Unsafe Policy

AionDB currently prefers safe Rust by default, even in parts of the engine where a more aggressive database implementation might choose low-level unsafe techniques.

This is an intentional product decision, not an accident.

Current policy

The workspace denies unsafe by default. Small exceptions exist only where the gain is obvious and the blast radius is narrow, such as selected SIMD kernels, prefetch hints, or tightly scoped platform interop.

For v0.1, the default position is:

• prefer the simpler safe design if both versions are credible;
• accept some extra copies, parsing overhead, or synchronization cost;
• keep binary layout code explicit instead of pointer-casting through raw memory;
• keep the storage and WAL paths auditable during the alpha phase.

This makes the codebase easier to review, test, and evolve while SQL, graph, vector, storage, and recovery behavior are still moving.

What this choice costs

Avoiding broad unsafe use is not free. In some hot paths, AionDB may pay in:

• extra CPU work for byte-by-byte decoding and encoding;
• temporary allocations or owned buffers where a zero-copy path could exist;
• more conservative synchronization than a lock-free design;
• ordinary file I/O where a more specialized engine might use mmap, O_DIRECT, or deeper async I/O integration;
• a lower performance ceiling on some storage-engine paths.

For the current stage of the project, that trade is acceptable.
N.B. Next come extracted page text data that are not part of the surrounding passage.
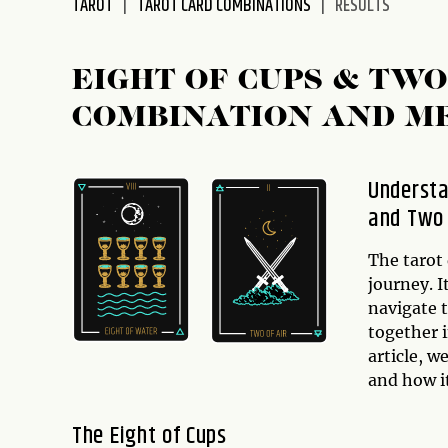
TAROT
TAROT CARD COMBINATIONS
RESULTS
disabilities
who
are
EIGHT OF CUPS & TW
using
COMBINATION AND M
a
screen
reader;
Understa
Press
and Two
Control-
F10
to
The tarot 
open
journey. I
an
navigate t
accessibility
together 
menu.
article, w
and how it
The Eight of Cups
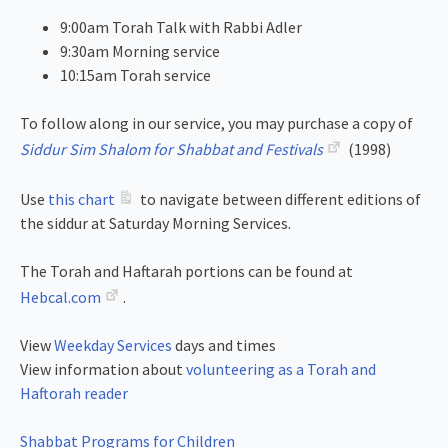
9:00am Torah Talk with Rabbi Adler
9:30am Morning service
10:15am Torah service
To follow along in our service, you may purchase a copy of
Siddur Sim Shalom for Shabbat and Festivals
(1998)
Use
this chart
to navigate between different editions of
the siddur at Saturday Morning Services.
The Torah and Haftarah portions can be found at
Hebcal.com
.
View
Weekday Services
days and times
View information about
volunteering as a Torah and
Haftorah reader
Shabbat Programs for Children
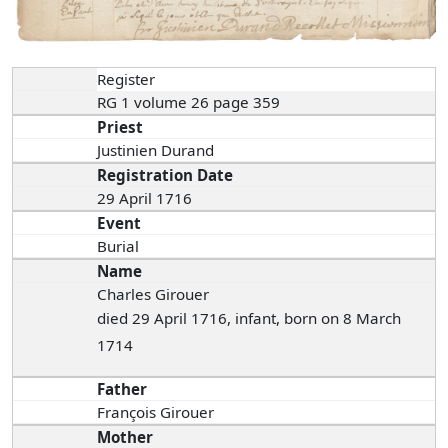
Register
RG 1 volume 26 page 359
Priest
Justinien Durand
Registration Date
29 April 1716
Event
Burial
Name
Charles Girouer
died 29 April 1716, infant, born on 8 March
1714
Father
François Girouer
Mother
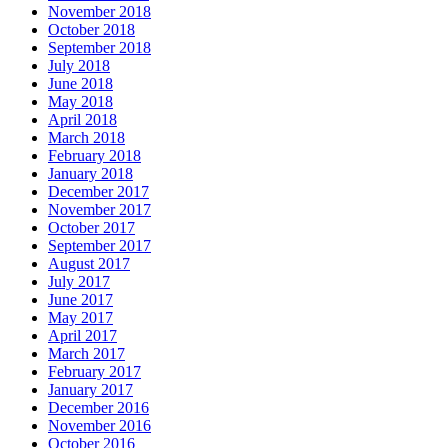
November 2018
October 2018
September 2018
July 2018
June 2018
May 2018
April 2018
March 2018
February 2018
January 2018
December 2017
November 2017
October 2017
September 2017
August 2017
July 2017
June 2017
May 2017
April 2017
March 2017
February 2017
January 2017
December 2016
November 2016
October 2016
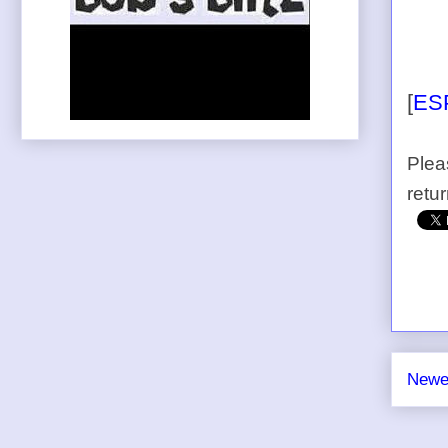
[
ES
Plea
retu
Newe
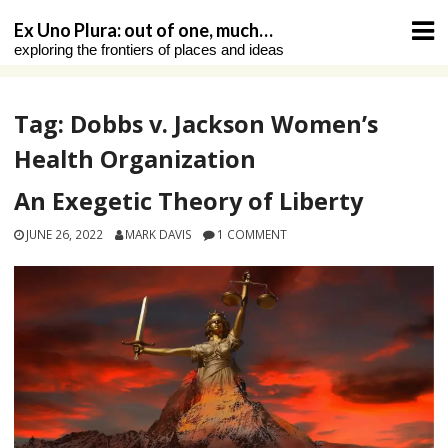
Skip
Ex Uno Plura: out of one, much…
to
exploring the frontiers of places and ideas
content
Tag:
Dobbs v. Jackson Women’s
Health Organization
An Exegetic Theory of Liberty
JUNE 26, 2022
MARK DAVIS
1 COMMENT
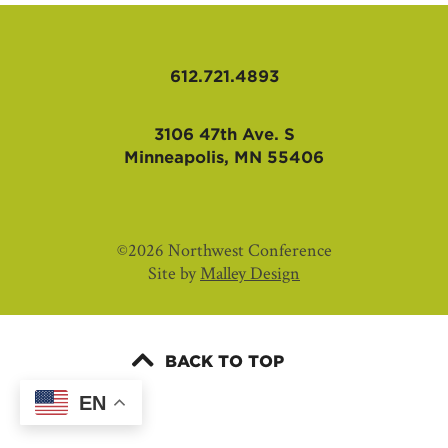
AFFILIATES
612.721.4893
3106 47th Ave. S
Minneapolis, MN 55406
©2026 Northwest Conference
Site by
Malley Design
BACK TO TOP
EN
The project is still optimizing for correctness, inspectability, and architectural stability first.

Future direction

A future performance-oriented variant may intentionally introduce roughly 30 additional unsafe blocks in carefully chosen areas of the engine.
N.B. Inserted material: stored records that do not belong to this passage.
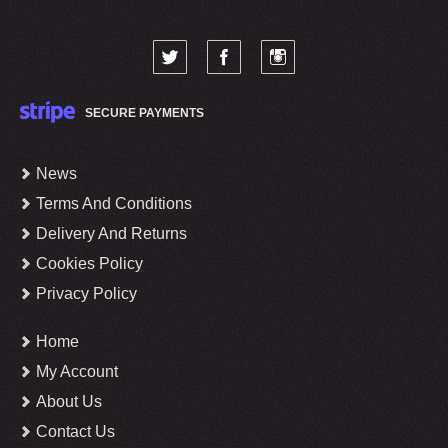
SECURE PAYMENTS
News
Terms And Conditions
Delivery And Returns
Cookies Policy
Privacy Policy
Home
My Account
About Us
Contact Us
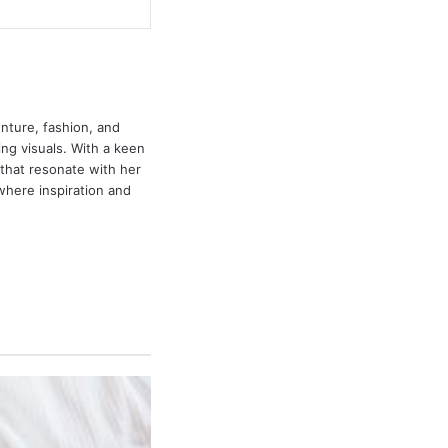
enture, fashion, and
ing visuals. With a keen
that resonate with her
 where inspiration and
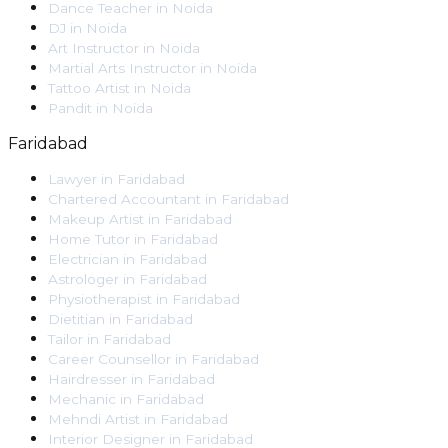
Dance Teacher
in
Noida
DJ
in
Noida
Art Instructor
in
Noida
Martial Arts Instructor
in
Noida
Tattoo Artist
in
Noida
Pandit
in
Noida
Faridabad
Lawyer
in
Faridabad
Chartered Accountant
in
Faridabad
Makeup Artist
in
Faridabad
Home Tutor
in
Faridabad
Electrician
in
Faridabad
Astrologer
in
Faridabad
Physiotherapist
in
Faridabad
Dietitian
in
Faridabad
Tailor
in
Faridabad
Career Counsellor
in
Faridabad
Hairdresser
in
Faridabad
Mechanic
in
Faridabad
Mehndi Artist
in
Faridabad
Interior Designer
in
Faridabad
That does not mean "unsafe everywhere". It means targeted use in places where the performance upside is real and the invariants can be documented and tested.
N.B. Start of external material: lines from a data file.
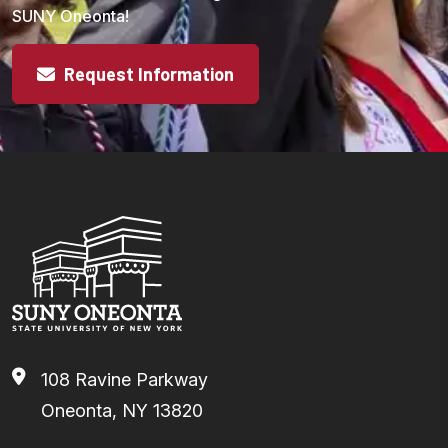
SUNY Oneonta!
Request Information
108 Ravine Parkway
Oneonta, NY 13820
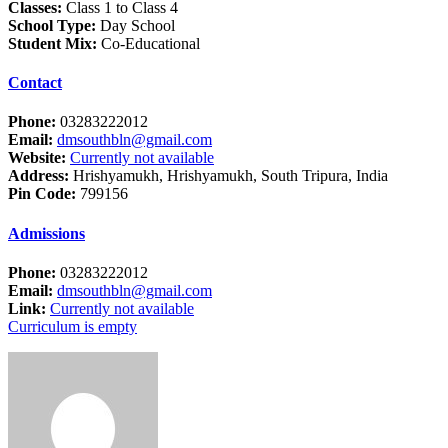
Classes:
Class 1 to Class 4
School Type:
Day School
Student Mix:
Co-Educational
Contact
Phone:
03283222012
Email:
dmsouthbln@gmail.com
Website:
Currently not available
Address:
Hrishyamukh, Hrishyamukh, South Tripura, India
Pin Code:
799156
Admissions
Phone:
03283222012
Email:
dmsouthbln@gmail.com
Link:
Currently not available
Curriculum is empty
The most likely candidates are:

• page decoding and page layout access in the storage engine;
• WAL encode/decode and checksum-adjacent hot paths;
• selected zero-copy read paths;
• tighter vector and scan kernels;
• carefully isolated syscall or platform-specific I/O fast paths.

If that happens, the rules should remain strict:

• each unsafe region stays small and isolated;
• the public API around it remains safe;
• each block carries a SAFETY: explanation;
• benchmarks justify the complexity;
• tests cover the invariants the unsafe code relies on.

Why not do it now

Right now AionDB is still an alpha database, not a fully stabilized storage engine chasing every last percentage point.

At this stage, broadening unsafe too early would make it easier to hide correctness bugs in precisely the subsystems that are still being validated:

• crash recovery;
• WAL durability rules;
• page layout evolution;
• binary protocol handling;
• hybrid SQL, graph, and vector execution paths.

The current position is straightforward:

• today: prefer safety and explicitness;
• later: add unsafe only where profiling proves it matters and the invariants are mature.